Pikiran Husain kembali menjelajahi hari kemarin. Saat mereka telah sepakat bertemu di kantin. Husain datang. Berusaha memberanikan diri.

Sebelum beberapa lama kemudian Husain sampai. Ia melihat Heera duduk di sana.

"Pacarku itu nampak jelita, ya... dari sisi mana saja. Nggak salah, kalau aku sampai jatuh hati padanya." batin Husain pada awalnya.

Ketika itu. Heera dan temannya menyadari akan kehadiran Husain. Melihatnya berjalan.

Husain memasang senyum manis.

 "Hehe...."

"Udah, cepetan kesini, Kak sein. Kita udah nungguin dari tadi loh. Udah laper banget ini..." ucap teman Heera—Nadin, dengan nada malas.

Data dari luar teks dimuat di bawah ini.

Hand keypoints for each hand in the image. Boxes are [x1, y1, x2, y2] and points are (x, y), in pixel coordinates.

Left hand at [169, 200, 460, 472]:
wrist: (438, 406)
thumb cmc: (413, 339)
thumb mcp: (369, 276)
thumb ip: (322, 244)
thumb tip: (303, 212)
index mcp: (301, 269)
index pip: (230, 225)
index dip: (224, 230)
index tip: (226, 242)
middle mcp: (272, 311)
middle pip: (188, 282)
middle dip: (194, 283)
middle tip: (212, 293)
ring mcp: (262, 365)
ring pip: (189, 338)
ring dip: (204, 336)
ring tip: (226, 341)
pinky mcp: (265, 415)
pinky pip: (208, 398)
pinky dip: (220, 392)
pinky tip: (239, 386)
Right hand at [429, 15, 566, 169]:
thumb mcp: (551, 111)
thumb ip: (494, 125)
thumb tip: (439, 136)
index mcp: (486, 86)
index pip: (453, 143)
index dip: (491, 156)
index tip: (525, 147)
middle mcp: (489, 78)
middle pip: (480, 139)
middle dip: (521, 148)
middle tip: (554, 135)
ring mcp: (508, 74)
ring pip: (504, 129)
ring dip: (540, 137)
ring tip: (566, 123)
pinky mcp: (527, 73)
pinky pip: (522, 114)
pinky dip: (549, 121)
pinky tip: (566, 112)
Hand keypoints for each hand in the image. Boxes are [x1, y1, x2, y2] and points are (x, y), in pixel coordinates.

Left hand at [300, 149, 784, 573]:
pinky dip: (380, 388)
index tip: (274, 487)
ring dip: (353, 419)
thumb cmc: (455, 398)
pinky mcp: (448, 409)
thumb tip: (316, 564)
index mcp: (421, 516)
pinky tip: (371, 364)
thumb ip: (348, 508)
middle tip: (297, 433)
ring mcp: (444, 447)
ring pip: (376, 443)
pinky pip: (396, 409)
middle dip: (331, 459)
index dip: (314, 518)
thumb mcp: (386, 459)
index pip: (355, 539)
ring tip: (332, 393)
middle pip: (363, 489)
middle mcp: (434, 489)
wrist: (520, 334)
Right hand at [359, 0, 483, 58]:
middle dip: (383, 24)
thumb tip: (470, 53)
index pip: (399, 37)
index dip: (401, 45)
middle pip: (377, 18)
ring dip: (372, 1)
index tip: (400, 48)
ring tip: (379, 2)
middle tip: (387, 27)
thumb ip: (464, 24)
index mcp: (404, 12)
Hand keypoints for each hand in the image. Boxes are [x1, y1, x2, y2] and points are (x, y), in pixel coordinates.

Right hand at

Heera berusaha menghentikan teriakan Nadin. Ia berharap tidak usah lagi berteriak seperti itu di keramaian kantin. Memalukan. Apalagi, para gadis-gadis kelas menatapnya dengan sangat intens.

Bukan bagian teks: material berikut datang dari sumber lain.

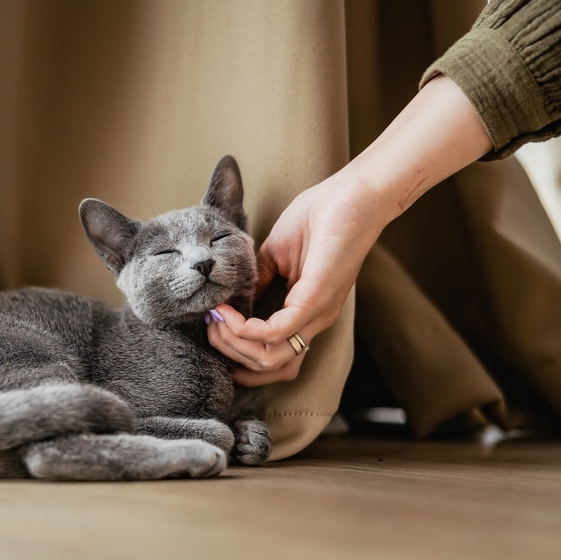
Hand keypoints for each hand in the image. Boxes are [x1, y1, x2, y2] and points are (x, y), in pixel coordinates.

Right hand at [207, 172, 386, 385]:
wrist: (349, 193)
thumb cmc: (317, 217)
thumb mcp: (275, 256)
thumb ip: (256, 281)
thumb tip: (232, 301)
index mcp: (306, 314)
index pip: (274, 361)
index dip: (238, 355)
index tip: (213, 328)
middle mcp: (314, 321)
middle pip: (268, 366)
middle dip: (230, 352)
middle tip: (210, 326)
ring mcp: (317, 313)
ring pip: (271, 358)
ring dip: (235, 345)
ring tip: (217, 320)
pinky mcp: (316, 298)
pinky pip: (278, 332)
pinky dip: (247, 329)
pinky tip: (229, 313)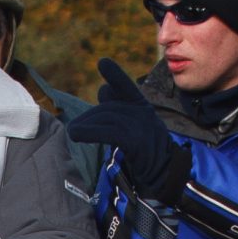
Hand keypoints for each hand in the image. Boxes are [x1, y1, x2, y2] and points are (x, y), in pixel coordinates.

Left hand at [67, 59, 192, 203]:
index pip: (126, 87)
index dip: (115, 75)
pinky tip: (75, 135)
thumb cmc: (145, 152)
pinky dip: (89, 132)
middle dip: (90, 118)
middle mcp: (143, 113)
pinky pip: (108, 132)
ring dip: (86, 125)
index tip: (102, 63)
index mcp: (142, 107)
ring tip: (73, 132)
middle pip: (109, 108)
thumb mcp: (133, 126)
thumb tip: (103, 89)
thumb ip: (117, 109)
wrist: (164, 175)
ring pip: (107, 119)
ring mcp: (142, 126)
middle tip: (76, 129)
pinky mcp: (136, 141)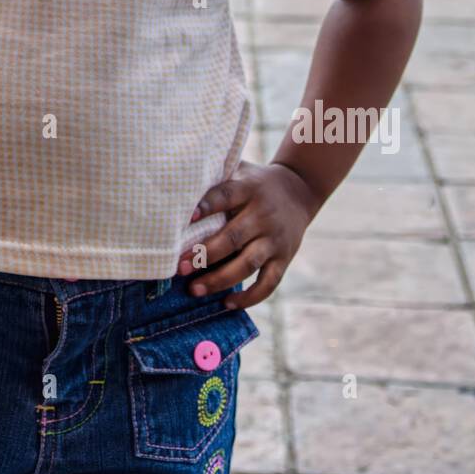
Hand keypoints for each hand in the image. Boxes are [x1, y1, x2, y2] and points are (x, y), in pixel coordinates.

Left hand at [177, 161, 319, 308]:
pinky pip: (269, 283)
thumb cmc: (254, 183)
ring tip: (194, 290)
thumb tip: (175, 184)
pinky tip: (227, 303)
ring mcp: (275, 239)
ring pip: (248, 263)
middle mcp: (263, 215)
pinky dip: (250, 297)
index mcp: (249, 189)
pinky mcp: (284, 258)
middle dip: (204, 254)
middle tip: (179, 267)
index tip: (186, 219)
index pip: (226, 197)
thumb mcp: (240, 170)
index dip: (207, 207)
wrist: (299, 190)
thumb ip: (215, 177)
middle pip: (233, 237)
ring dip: (220, 279)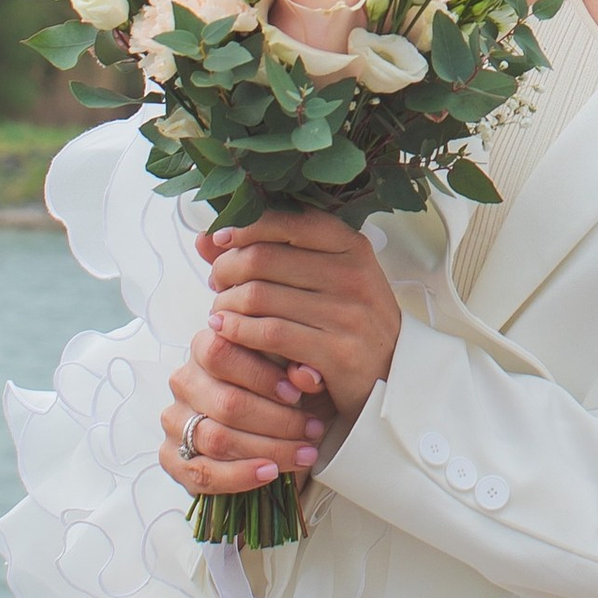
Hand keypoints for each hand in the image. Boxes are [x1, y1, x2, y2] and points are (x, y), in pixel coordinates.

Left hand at [159, 212, 405, 500]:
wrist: (392, 376)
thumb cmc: (347, 321)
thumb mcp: (323, 280)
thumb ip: (270, 255)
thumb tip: (205, 238)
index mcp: (352, 247)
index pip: (289, 221)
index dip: (246, 227)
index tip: (221, 241)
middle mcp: (353, 274)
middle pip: (263, 258)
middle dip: (227, 269)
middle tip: (217, 284)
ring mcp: (348, 313)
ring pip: (260, 296)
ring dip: (226, 304)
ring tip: (219, 312)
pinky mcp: (337, 351)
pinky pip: (269, 333)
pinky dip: (238, 331)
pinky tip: (225, 332)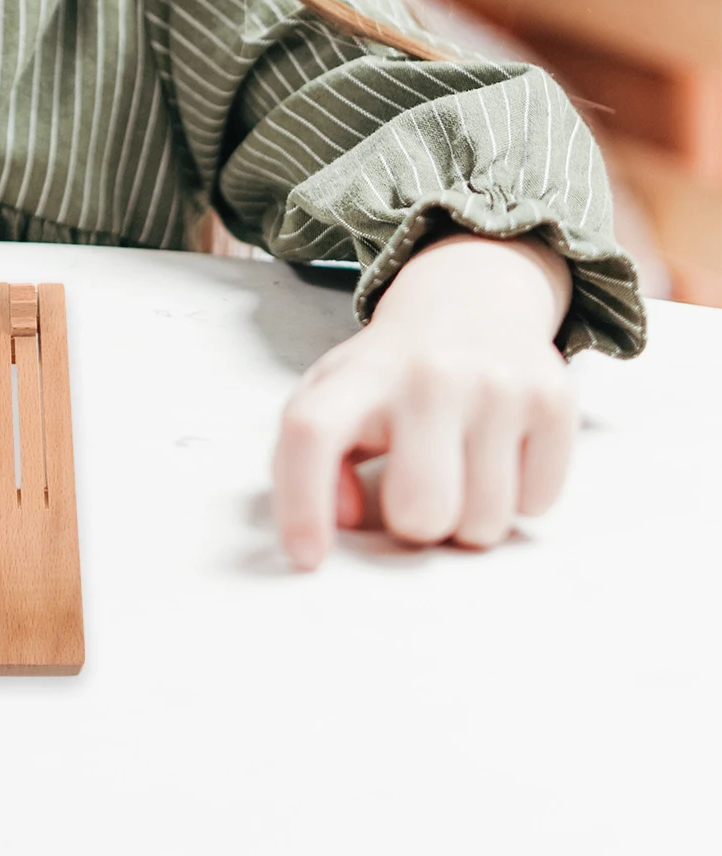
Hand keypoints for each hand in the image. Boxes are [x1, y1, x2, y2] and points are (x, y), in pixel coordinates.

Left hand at [272, 230, 576, 570]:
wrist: (470, 298)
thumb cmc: (389, 372)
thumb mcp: (333, 395)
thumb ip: (309, 457)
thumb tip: (343, 517)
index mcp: (358, 375)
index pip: (312, 433)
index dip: (302, 504)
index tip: (309, 557)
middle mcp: (429, 374)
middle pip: (419, 513)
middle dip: (415, 522)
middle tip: (415, 487)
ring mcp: (497, 384)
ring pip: (484, 523)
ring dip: (468, 516)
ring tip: (457, 466)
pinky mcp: (554, 399)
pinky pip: (537, 503)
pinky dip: (518, 495)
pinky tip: (499, 450)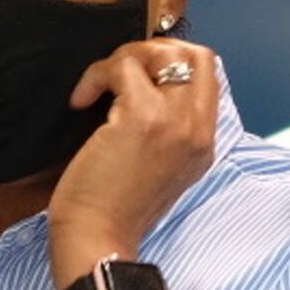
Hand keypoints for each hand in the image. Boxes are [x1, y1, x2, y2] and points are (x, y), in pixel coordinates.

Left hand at [48, 37, 219, 275]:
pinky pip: (124, 67)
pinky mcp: (143, 117)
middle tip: (121, 74)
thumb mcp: (159, 168)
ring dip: (123, 60)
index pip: (208, 77)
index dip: (171, 65)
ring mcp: (176, 122)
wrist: (99, 238)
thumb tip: (143, 85)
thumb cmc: (114, 209)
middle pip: (198, 56)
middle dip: (155, 51)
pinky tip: (81, 101)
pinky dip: (97, 74)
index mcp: (204, 144)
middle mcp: (199, 131)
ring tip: (98, 89)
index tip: (137, 80)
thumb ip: (167, 130)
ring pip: (162, 52)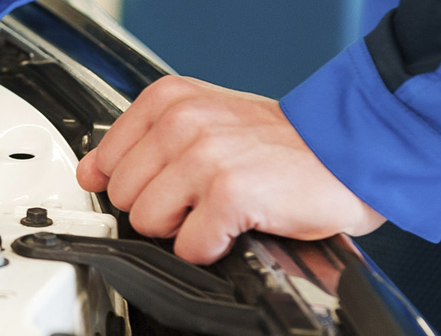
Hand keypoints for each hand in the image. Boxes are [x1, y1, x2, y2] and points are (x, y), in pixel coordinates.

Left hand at [77, 76, 386, 263]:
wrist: (348, 152)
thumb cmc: (282, 144)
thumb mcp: (205, 121)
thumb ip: (146, 143)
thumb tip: (93, 172)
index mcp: (171, 99)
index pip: (104, 160)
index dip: (135, 184)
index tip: (165, 185)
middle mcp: (182, 122)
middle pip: (122, 196)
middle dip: (160, 208)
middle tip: (204, 195)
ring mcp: (203, 156)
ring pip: (147, 222)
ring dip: (185, 228)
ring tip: (221, 207)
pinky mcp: (227, 193)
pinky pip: (188, 247)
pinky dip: (213, 247)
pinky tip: (238, 223)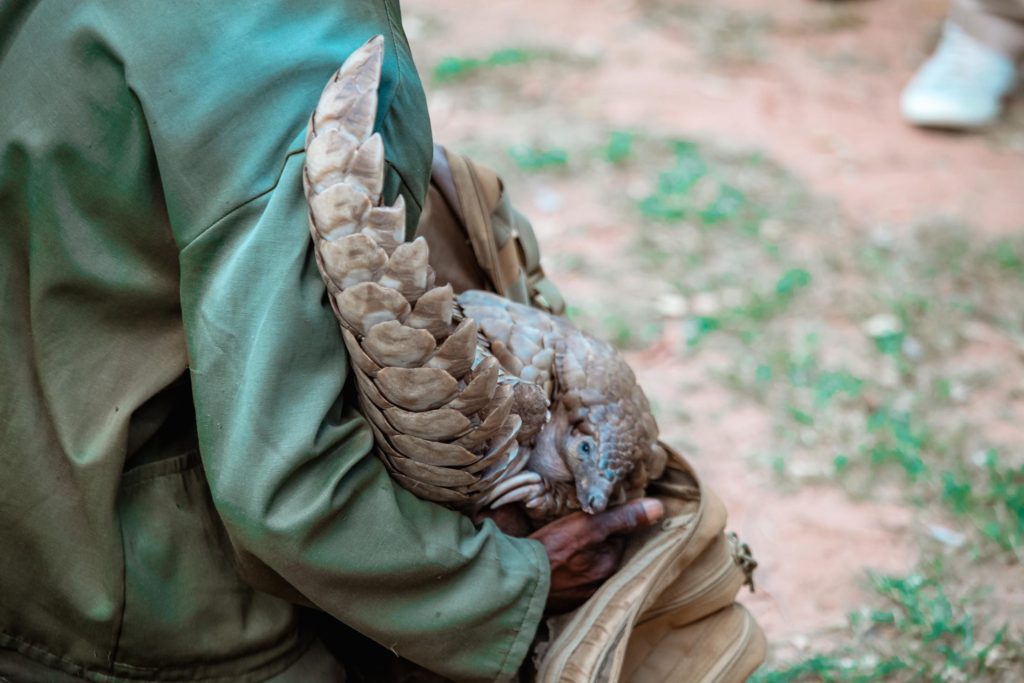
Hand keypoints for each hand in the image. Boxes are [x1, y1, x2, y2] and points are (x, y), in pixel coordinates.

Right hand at [529, 498, 663, 612]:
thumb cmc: (550, 551)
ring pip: (588, 566)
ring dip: (581, 554)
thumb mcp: (587, 526)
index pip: (619, 536)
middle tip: (578, 526)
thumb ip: (621, 517)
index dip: (608, 521)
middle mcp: (601, 586)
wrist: (513, 581)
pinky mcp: (561, 600)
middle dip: (596, 540)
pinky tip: (555, 560)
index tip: (594, 513)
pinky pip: (572, 579)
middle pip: (604, 552)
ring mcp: (580, 595)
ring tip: (565, 543)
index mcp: (610, 567)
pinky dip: (567, 568)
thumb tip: (658, 508)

Mendengar ucapan teman Heera. Husain tersadar, dan menjadi sangat malu.

Entah dari mana asal rasa malunya itu. Tiba-tiba saja itu menggerogoti sekujur jiwanya, hingga tiada satupun lagi keberanian yang tersisa.

Sekehendaknya, Husain kemudian berbalik badan. Berlari kencang, kembali menuju ke kelas.

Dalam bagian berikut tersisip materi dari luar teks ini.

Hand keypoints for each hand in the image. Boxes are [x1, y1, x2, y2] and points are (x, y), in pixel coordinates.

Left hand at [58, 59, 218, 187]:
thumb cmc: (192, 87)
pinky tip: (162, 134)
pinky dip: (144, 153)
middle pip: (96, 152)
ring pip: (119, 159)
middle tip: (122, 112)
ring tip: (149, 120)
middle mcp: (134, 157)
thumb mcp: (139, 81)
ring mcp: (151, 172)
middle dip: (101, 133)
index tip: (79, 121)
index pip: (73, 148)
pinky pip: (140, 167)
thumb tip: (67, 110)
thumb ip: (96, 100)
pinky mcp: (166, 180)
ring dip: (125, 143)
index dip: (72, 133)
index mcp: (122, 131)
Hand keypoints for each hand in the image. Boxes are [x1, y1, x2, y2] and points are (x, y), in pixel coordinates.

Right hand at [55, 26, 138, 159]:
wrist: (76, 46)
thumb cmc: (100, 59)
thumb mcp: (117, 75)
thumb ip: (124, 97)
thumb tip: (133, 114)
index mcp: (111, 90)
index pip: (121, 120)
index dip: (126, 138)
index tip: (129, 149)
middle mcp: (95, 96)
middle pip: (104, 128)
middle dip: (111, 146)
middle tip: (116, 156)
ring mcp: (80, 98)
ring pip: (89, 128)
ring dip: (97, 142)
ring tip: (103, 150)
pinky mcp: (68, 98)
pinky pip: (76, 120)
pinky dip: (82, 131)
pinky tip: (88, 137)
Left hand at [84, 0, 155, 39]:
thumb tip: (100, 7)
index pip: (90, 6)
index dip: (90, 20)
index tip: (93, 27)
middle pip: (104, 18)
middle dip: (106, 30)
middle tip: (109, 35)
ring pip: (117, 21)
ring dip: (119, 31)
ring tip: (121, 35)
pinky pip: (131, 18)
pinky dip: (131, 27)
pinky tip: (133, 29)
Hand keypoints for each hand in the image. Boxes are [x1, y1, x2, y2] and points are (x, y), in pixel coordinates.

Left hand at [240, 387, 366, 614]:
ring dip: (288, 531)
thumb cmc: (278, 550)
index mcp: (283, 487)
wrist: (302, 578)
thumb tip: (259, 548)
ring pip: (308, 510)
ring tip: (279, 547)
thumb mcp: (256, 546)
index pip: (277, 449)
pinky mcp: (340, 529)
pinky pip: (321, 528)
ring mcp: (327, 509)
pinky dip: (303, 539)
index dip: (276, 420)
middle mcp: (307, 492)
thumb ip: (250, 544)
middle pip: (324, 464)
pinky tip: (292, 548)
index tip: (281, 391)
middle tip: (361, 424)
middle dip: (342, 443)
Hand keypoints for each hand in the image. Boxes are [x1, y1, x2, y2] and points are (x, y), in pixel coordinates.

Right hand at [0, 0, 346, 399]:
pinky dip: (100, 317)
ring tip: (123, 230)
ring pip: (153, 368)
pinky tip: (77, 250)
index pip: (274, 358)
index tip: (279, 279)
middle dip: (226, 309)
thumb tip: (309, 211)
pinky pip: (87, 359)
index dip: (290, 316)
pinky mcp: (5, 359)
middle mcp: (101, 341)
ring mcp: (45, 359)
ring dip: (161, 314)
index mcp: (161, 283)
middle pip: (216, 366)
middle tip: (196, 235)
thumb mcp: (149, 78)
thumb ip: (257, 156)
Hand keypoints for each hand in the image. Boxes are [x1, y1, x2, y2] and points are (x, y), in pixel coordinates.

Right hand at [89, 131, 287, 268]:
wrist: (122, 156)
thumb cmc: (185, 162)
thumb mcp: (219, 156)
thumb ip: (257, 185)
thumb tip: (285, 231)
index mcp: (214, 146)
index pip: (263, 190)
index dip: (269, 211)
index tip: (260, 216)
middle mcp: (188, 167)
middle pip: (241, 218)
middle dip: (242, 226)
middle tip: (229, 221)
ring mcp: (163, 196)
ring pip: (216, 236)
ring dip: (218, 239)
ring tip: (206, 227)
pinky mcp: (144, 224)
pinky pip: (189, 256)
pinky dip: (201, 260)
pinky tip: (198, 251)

"Huh." Husain berusaha mengatur napasnya.

 "Untung aja, bisa berhasil kembali ke kelas," kata Husain dengan nada masih tersendat-sendat.

"Untung saja tadi itu, aku bisa lari." Menyeka ujung dahinya yang mengalir keringat.

"Bodoh sekali kau, Sein! Berani beraninya mau nemuin bidadari. Hem... di geplak malaikat baru, tahu rasa!" batin Husain memaki dirinya sendiri.

Menggagalkan ucapan "iya" tadi. Husain merasa telah mengingkarinya. Bukan segera pegi ketemuan. Eh, ia sekarang malah kembali ke kelas.  

"Ah, lupakan!" Husain menangkis pikirannya jauh-jauh. Adegan yang sangat memalukan seperti itu sangat tidak penting untuk diingat.

 "...ada apa? Tumben," lanjutnya.

Heera menundukkan pandangan. Menyunggingkan bibirnya.

Temannya yang bernama Nadin itu, masih duduk di samping Heera. Ia tengah menikmati cilok pesanannya.

Husain menahan senyum. Sesekali menggigiti bibirnya, menatap wajah manis Heera yang semakin sempurna dengan lesung pipinya.

"Dua gelas es teh, Bik." Heera memberikan permintaan kepada bibi pemilik kantin.

"Dua, Mba?"

"Aku engga?" Nadin menyahut.

"Habisin dulu itu." Heera menyeringai pada dua gelas minuman yang masih ada di hadapan Nadin.

"Hehe..." Nadi nyengir.

Heera kembali bertanya, "Nanti sibuk, engga?" ucapnya begitu ramah.

"Aku?" Husain tertegun sejenak.

"Oh! Aku mah gak pernah ga sibuk kalau di rumah. Tapi, gak papa, kok, gak papa. Nanti? Eum... Aku bisa," jawab Husain secepat mungkin. Ia sengaja banyak bicara. Karena, ya begitu adanya. Ketika Ia mulai berbicara, otaknya dengan cepat mengajukan banyak kata yang membuat nada bicaranya terkesan kilat bagi yang mendengarkan.

"Tapi.... Kalau kamu gak bisa, gapapa, kok." Heera menyeruput es tehnya.

"Eh! Bisa kok. Bisa, ada apa memangnya?"

"Nanti sore... Eumm... Sepedahan. Gimana?" tawar Heera, masih diikuti lekungan manis di bawah hidungnya.

"Ke?"

"Alun-alun kota. Seperti biasa."

"Hmm.. tapi, Ra. Kalau berdua..."

"Jangan khawatir. Aku tahu. Kita ga berduaan, kok. Ya, Nadin?" Pandangannya beralih.

"Hah?" Nadin yang dipandang termangu. Menghentikan laju kunyahannya.

"Goes? Lah.... Tapi, aku–"

"Tenang, dua mangkok bubur ayam. GRATIS!" sergah Heera.

"Ouh! Gass!" Nadin kembali menekuni piring cilok.

"Nah, aku sama Nadin."

"Baiklah. Aku juga akan mengajak Somad."

Heera kembali tersenyum. "Terima kasih."